Self-medication amongst pregnant women in a tertiary care teaching hospital in India

Pooja P. Rangwala, Anushka S. Chokshi, Radhe K. Shah, Ayush S. Thakkar, Yash G. Thakker, Gurusharan H. Dumra, Yamini N. Trivedi


Background: Self-medication is a popular practice in developing countries where there is no strict regulation of drugs sold in local pharmacies. General public is usually unaware of the adverse effects of drugs used for common illness and continue using them without prescription during pregnancy.

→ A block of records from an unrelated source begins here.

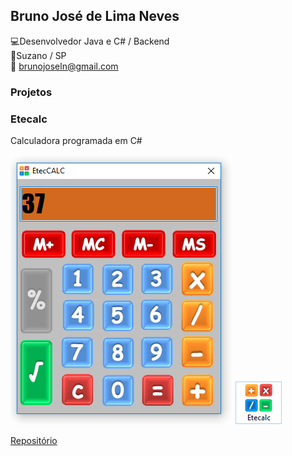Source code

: ## Bruno José de Lima Neves<br>
:computer:Desenvolvedor Java e C# / Backend<br>
:european_post_office:Suzano / SP<br>
:email: brunojoseln@gmail.com

### Projetos

### Etecalc
Calculadora programada em C#

![Eteccalc](https://raw.githubusercontent.com/brunojoseln/Curriculo/master/imagens/Programa.png)
![Eteccalc](https://raw.githubusercontent.com/brunojoseln/Curriculo/master/imagens/icone.png)


[Repositório](https://github.com/brunojoseln/EtecCalc)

This study was carried out to know the extent of self-medication practised by pregnant women and various factors associated with it.

Methods: A questionnaire based, cross-sectional study of pregnant women visiting the OB GYN-OPD of a tertiary care teaching hospital was conducted. 303 eligible subjects were questioned and statistical analysis was carried out.

Results: Total 16.5% women were found to be self-medicating during pregnancy for common conditions like headache (26%), fever (23%) and common cold (19%). Odds Ratio between the self-medicating and non-self-medicating groups for variables like age (<25 years; ≥25 years), education (illiterate; literate) and gestational age (<20 weeks; ≥20 weeks) are 1.6, 2 and 1.73 respectively. Women with a history of self-medicating before pregnancy were significantly more likely to continue doing so during pregnancy (p value <0.00001).

Conclusions: A significant proportion of pregnant women have been found to self-medicate without knowing the adverse effects of the drug used. Thus, spreading awareness against this health-predicament is necessary.